In the midst of getting a successful upgrade-to-SL4 profile working, we upgraded our release of lcg_util from 1.3.7-5 to 1.5.1-1 this prooved to be unsuccessful, SAM test failures galore. After looking around for a solution on the internet I settled for rolling back to the previous version, thanks to the wonders of cfengine this didn't take long, and happily cfengine should be forcing that version on all nodes.

This Morning I came in to find we were again failing the SAM tests, this time the ever-so-helpful
"Cannot plan: BrokerHelper: no compatible resources"

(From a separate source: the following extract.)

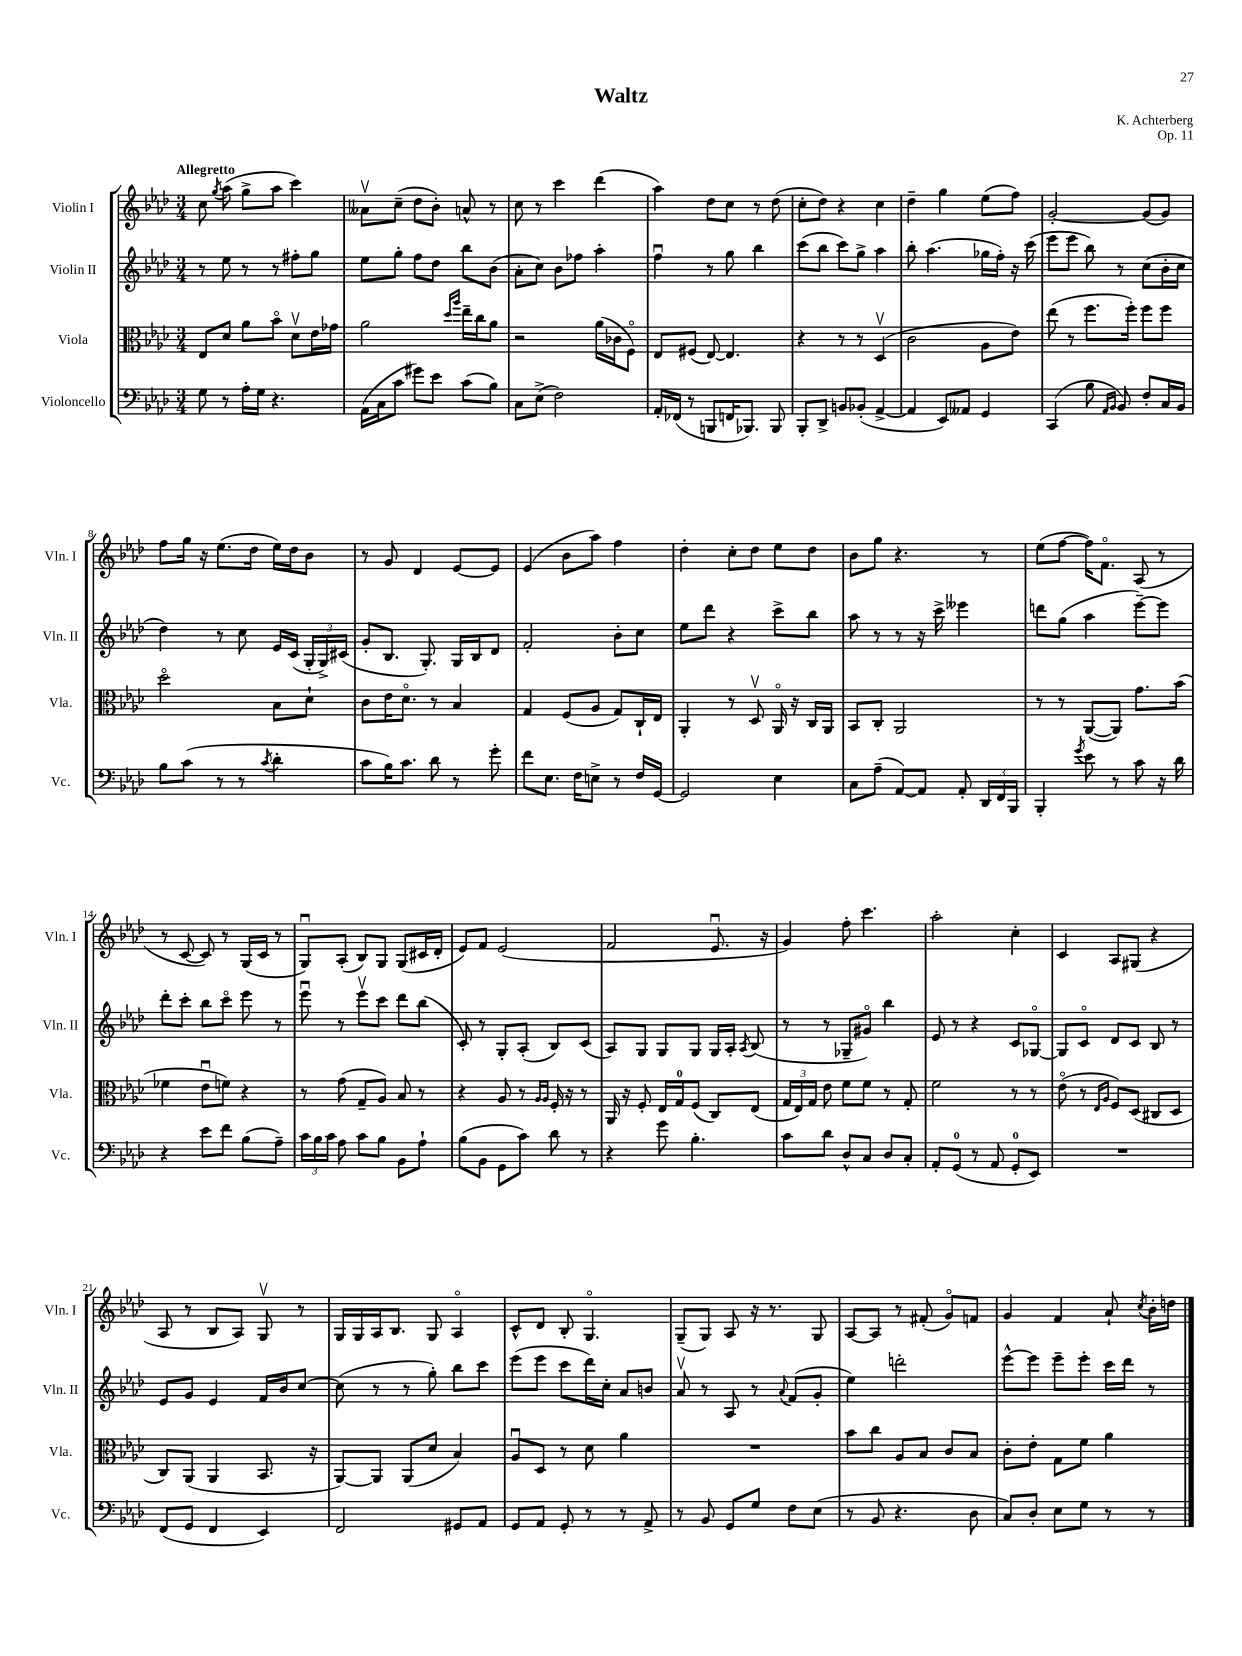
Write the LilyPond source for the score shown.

Pointing to a problem deep in the depths of the batch system. Looking at our queues (via showq), there were a lot of Idle jobs yet more than enough CPUs. The PBS logs revealed a new error message,
Cannot execute at specified host because of checkpoint or
stagein files
for two of the jobs, eventually I managed to track it down to a node. Seeing as there wasn't any sign of the job file anymore, and pbs was refusing to re-run the job on another node, I had to resort to the trusty `qdel`, after thinking about it for the barest of moments, all of the Idle jobs woke up and started running.

Just for some gratuitous cross-linking, Steve Traylen appears to have provided a solution Over at the Scotgrid blog.